Actinocenes are a family of organoactinide compounds consisting of metallocenes containing elements from the actinide series. They typically have a sandwich structure with two dianionic cyclooctatetraenyl ligands (COT^{2−}, which is C_{8}H_{8}^{2−}) bound to an actinide-metal center (An) in the oxidation state IV, resulting in the general formula An(C_{8}H_{8})_{2}.

== Characterised actinocenes ==

| Name | Formula | An^{IV} centre | First synthesis | Crystal colour | An–COT distance (Å) | Space group |
|---|---|---|---|---|---|---|
| Thorocene | Th(C_{8}H_{8})_{2} | Th | 1969 | bright yellow | 2.004 | P2_{1}/n |
| Protactinocene | Pa(C_{8}H_{8})_{2} | Pa | 1974 | yellowish | 1.933 (calculated) | P2_{1}/n |
| Uranocene | U(C_{8}H_{8})_{2} | U | 1968 | deep green | 1.926 | P2_{1}/n |
| Neptunocene | Np(C_{8}H_{8})_{2} | Np | 1970 | yellow-brown | 1.909 | P2_{1}/n |
| Plutonocene | Pu(C_{8}H_{8})_{2} | Pu | 1970 | dark red | 1.898 | I2/m |
| Berkelocene | Bk(C_{14}H_{16})_{2} | Bk | 2025 | indigo | 1.88 | P1 |

The most studied actinocene is uranocene, U(C_{8}H_{8})_{2}, which in 1968 was the first member of this family to be synthesised and is still viewed as the archetypal example.
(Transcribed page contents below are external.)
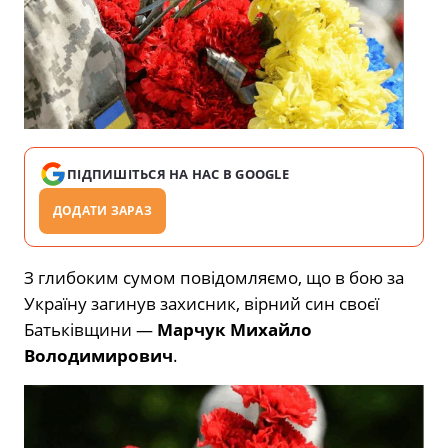
ПІДПИШІТЬСЯ НА НАС В GOOGLE
ДОДАТИ ЗАРАЗ
З глибоким сумом повідомляємо, що в бою за
Україну загинув захисник, вірний син своєї
Батьківщини —
Марчук Михайло
Володимирович
.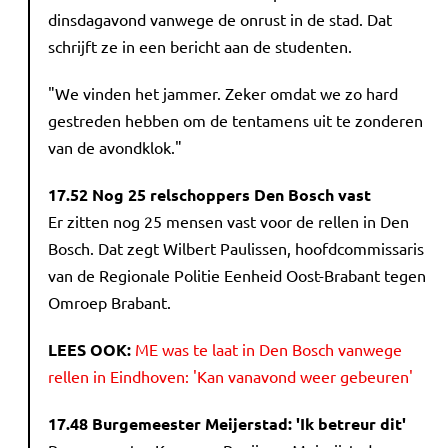
dinsdagavond vanwege de onrust in de stad. Dat
schrijft ze in een bericht aan de studenten.
"We vinden het jammer. Zeker omdat we zo hard
gestreden hebben om de tentamens uit te zonderen
van de avondklok."
17.52 Nog 25 relschoppers Den Bosch vast
Er zitten nog 25 mensen vast voor de rellen in Den
Bosch. Dat zegt Wilbert Paulissen, hoofdcommissaris
van de Regionale Politie Eenheid Oost-Brabant tegen
Omroep Brabant.
LEES OOK:
ME was te laat in Den Bosch vanwege
rellen in Eindhoven: 'Kan vanavond weer gebeuren'
17.48 Burgemeester Meijerstad: 'Ik betreur dit'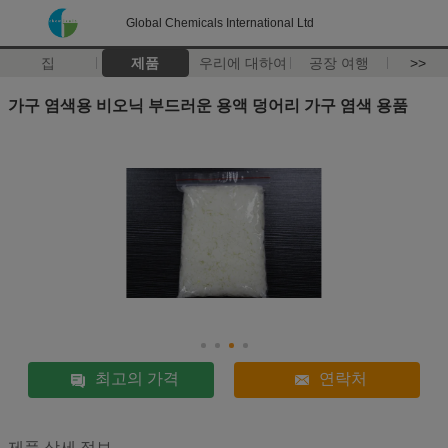
Global Chemicals International Ltd
집
제품
우리에 대하여
공장 여행
>>
가구 염색용 비오닉 부드러운 용액 덩어리 가구 염색 용품
최고의 가격
연락처
제품 상세 정보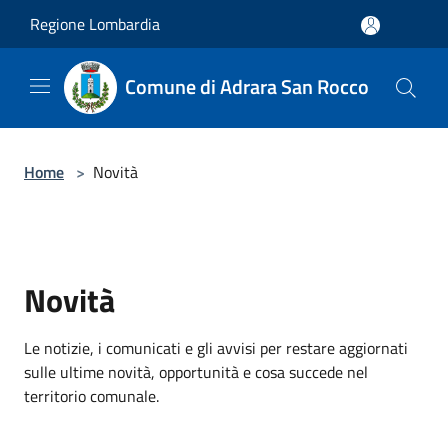
Salta al contenuto principale
Regione Lombardia
Comune di Adrara San Rocco
Home
>
Novità
Novità
Le notizie, i comunicati e gli avvisi per restare aggiornati
sulle ultime novità, opportunità e cosa succede nel
territorio comunale.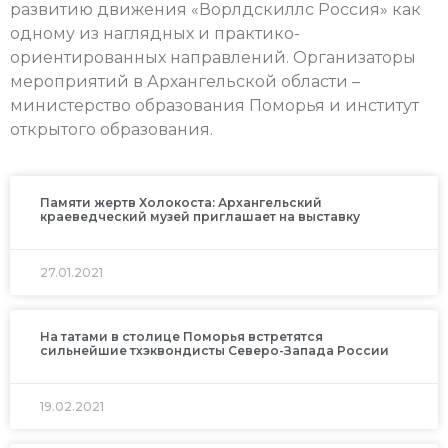
развитию движения «Ворлдскиллс Россия» как
одному из наглядных и практико-
ориентированных направлений. Организаторы
мероприятий в Архангельской области –
министерство образования Поморья и институт
открытого образования.
Памяти жертв Холокоста: Архангельский
краеведческий музей приглашает на выставку
27.01.2021
На татами в столице Поморья встретятся
сильнейшие тхэквондисты Северо-Запада России
19.02.2021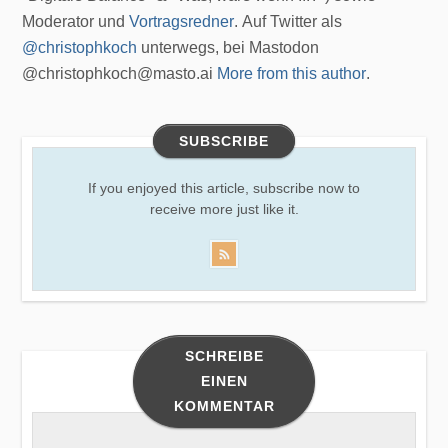
Moderator und
Vortragsredner
. Auf Twitter als
@christophkoch
unterwegs, bei Mastodon
@christophkoch@masto.ai
More from this author
.
SUBSCRIBE
If you enjoyed this article, subscribe now to
receive more just like it.
SCHREIBE
EINEN
KOMMENTAR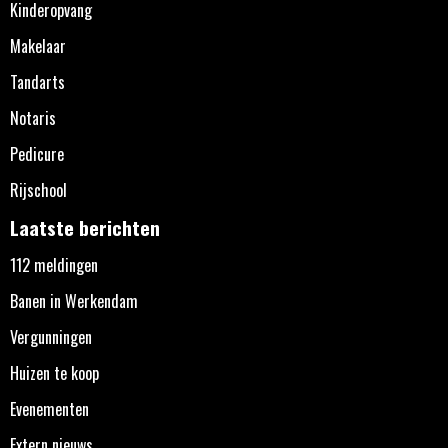
Kinderopvang
Makelaar
Tandarts
Notaris
Pedicure
Rijschool
Laatste berichten
112 meldingen
Banen in Werkendam
Vergunningen
Huizen te koop
Evenementen
Extern nieuws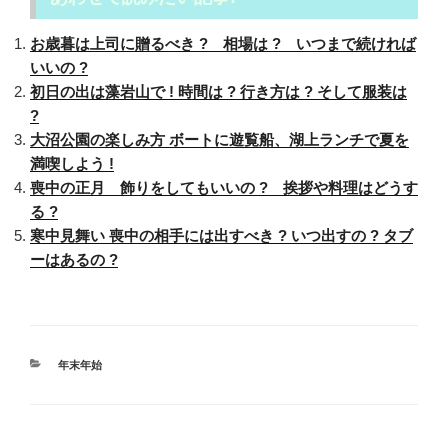
お歳暮は上司に贈るべき ? 相場は ? いつまで続ければ
いいの ?
初日の出は藻岩山で ! 時間は ? 行き方は ? そして服装は
?
大沼公園の楽しみ方 ボートに遊覧船、湖上ランチで夏を
満喫しよう !
喪中の正月 飾りをしてもいいの ? 挨拶や料理はどうす
る ?
寒中見舞い 喪中の相手には出すべき ? いつ出すの ? タブ
ーはあるの ?
カ
年末年始
テ
ゴ
リ
ー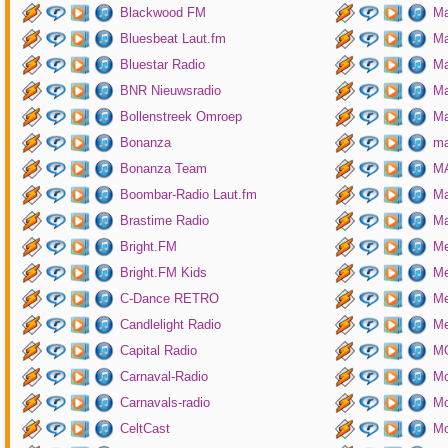
Blackwood FM
Ma
Bluesbeat Laut.fm
Ma
Bluestar Radio
M
BNR Nieuwsradio
Ma
Bollenstreek Omroep
Ma
Bonanza
ma
Bonanza Team
MA
Boombar-Radio Laut.fm
M
Brastime Radio
Ma
Bright.FM
Me
Bright.FM Kids
Me
C-Dance RETRO
Me
Candlelight Radio
Me
Capital Radio
M
Carnaval-Radio
Mo
Carnavals-radio
Mo
CeltCast
Mo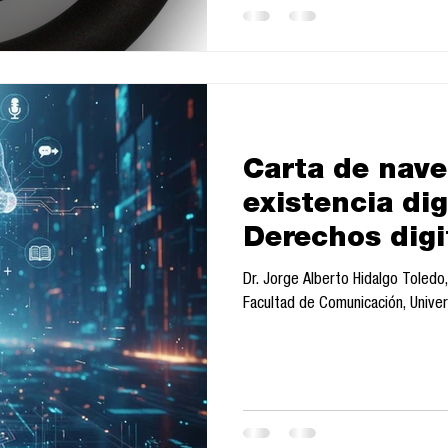
británico Equity frente al uso no
Carta de nave
existencia dig
Derechos digi
Dr. Jorge Alberto Hidalgo Tole
Facultad de Comunicación, Univer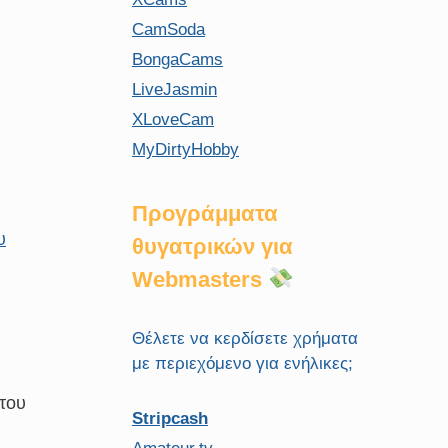
CamSoda
BongaCams
LiveJasmin
XLoveCam
MyDirtyHobby
Προγράμματα
υ
θυγατρικών για
Webmasters
Θέλετε να κερδίσετε χρήματα
με περιεχόμενο για ενήλικες;
 του
Stripcash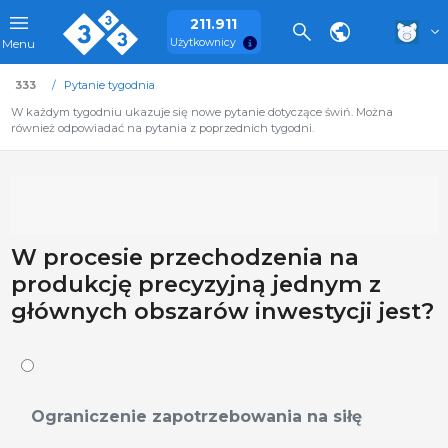
211.911
Użytkownicy
Menu
333
Pytanie tygodnia
W każdym tygodniu ukazuje się nowe pytanie dotyczące świń. Można
również odpowiadać na pytania z poprzednich tygodni.
W procesie przechodzenia na
produkcję precyzyjną jednym z
głównych obszarów inwestycji jest?
Ograniczenie zapotrzebowania na siłę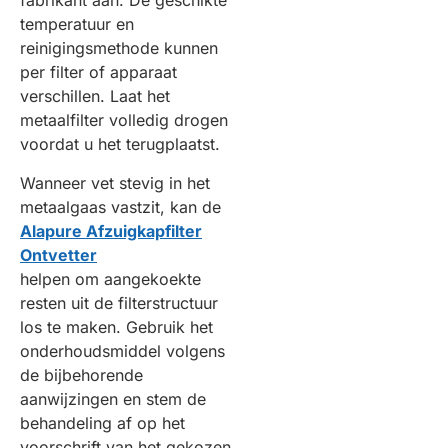
fabrikant aan. De geschikte
temperatuur en
reinigingsmethode kunnen
per filter of apparaat
verschillen. Laat het
metaalfilter volledig drogen
voordat u het terugplaatst.
Wanneer vet stevig in het
metaalgaas vastzit, kan de
Alapure Afzuigkapfilter
Ontvetter
helpen om aangekoekte
resten uit de filterstructuur
los te maken. Gebruik het
onderhoudsmiddel volgens
de bijbehorende
aanwijzingen en stem de
behandeling af op het
voorschrift van het gekozen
Other actinocenes that have been synthesised are protactinocene (Pa(C_{8}H_{8})_{2}), thorocene (Th(C_{8}H_{8})_{2}), neptunocene (Np(C_{8}H_{8})_{2}), and plutonocene (Pu(C_{8}H_{8})_{2}). Especially the latter two, neptunocene and plutonocene, have not been extensively studied experimentally since the 1980s because of the radiation hazard they pose. Berkelocene (with a modified COT ligand) was synthesised in 2025, the first actinocene with a new actinide in over 50 years.

== Bonding ==
The actinide-cyclooctatetraenyl bonding has been of interest for multiple theoretical studies. Computational chemistry methods indicate bonding with a large covalent character resulting mainly from the mixing of actinide 6d orbitals with ligand π-orbitals, with a smaller interaction involving the actinide 5f and ligand π-orbitals. The covalent component is characterised by donation of electron density to the actinide. This donation is notably reduced in berkelocene relative to other characterized actinocenes, due to the stable 5f^{7} electron configuration of Bk^{4+}.

== Related compounds ==
Analogous sandwiched M(C_{8}H_{8})_{2} compounds also exist for lanthanides M = Nd, Tb, and Yb, but therein the bonding is mostly ionic rather than covalent (see lanthanocenes).